• EXERCISE INSTRUCTIONS: Please transcribe the data below in full. Omit any picture you find in it.

• DATA EXTRACT:
***

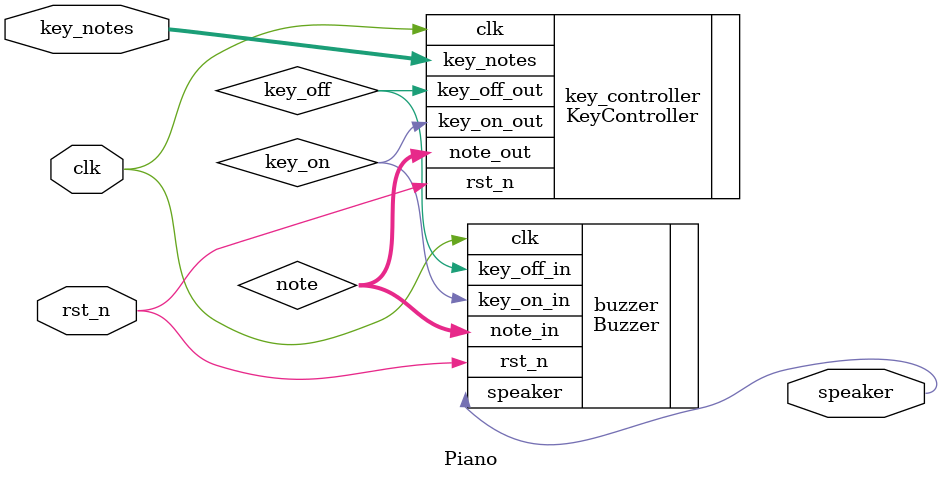
<source format=v>
`timescale 1ns / 1ps

module Piano(
    input wire clk,
    input wire rst_n,
    input wire [6:0] key_notes,
    output wire speaker
    );
   
    wire key_on;
    wire key_off;
    wire [3:0] note;

    KeyController key_controller (
        .clk(clk),        
        .rst_n(rst_n),
        .key_notes(key_notes),
        .key_on_out(key_on),
        .key_off_out(key_off),
        .note_out(note)
        
    );

    Buzzer buzzer (
        .clk(clk),        
        .rst_n(rst_n),
        .key_on_in(key_on),
        .key_off_in(key_off),
        .note_in(note),  
        .speaker(speaker)     
    );

endmodule

</source>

***

• FINISHED TASK:
<source format=v>
`timescale 1ns / 1ps

module Piano(
    input wire clk,
    input wire rst_n,
    input wire [6:0] key_notes,
    output wire speaker
    );
   
    wire key_on;
    wire key_off;
    wire [3:0] note;

    KeyController key_controller (
        .clk(clk),        
        .rst_n(rst_n),
        .key_notes(key_notes),
        .key_on_out(key_on),
        .key_off_out(key_off),
        .note_out(note)
        
    );

    Buzzer buzzer (
        .clk(clk),        
        .rst_n(rst_n),
        .key_on_in(key_on),
        .key_off_in(key_off),
        .note_in(note),  
        .speaker(speaker)     
    );

endmodule

</source>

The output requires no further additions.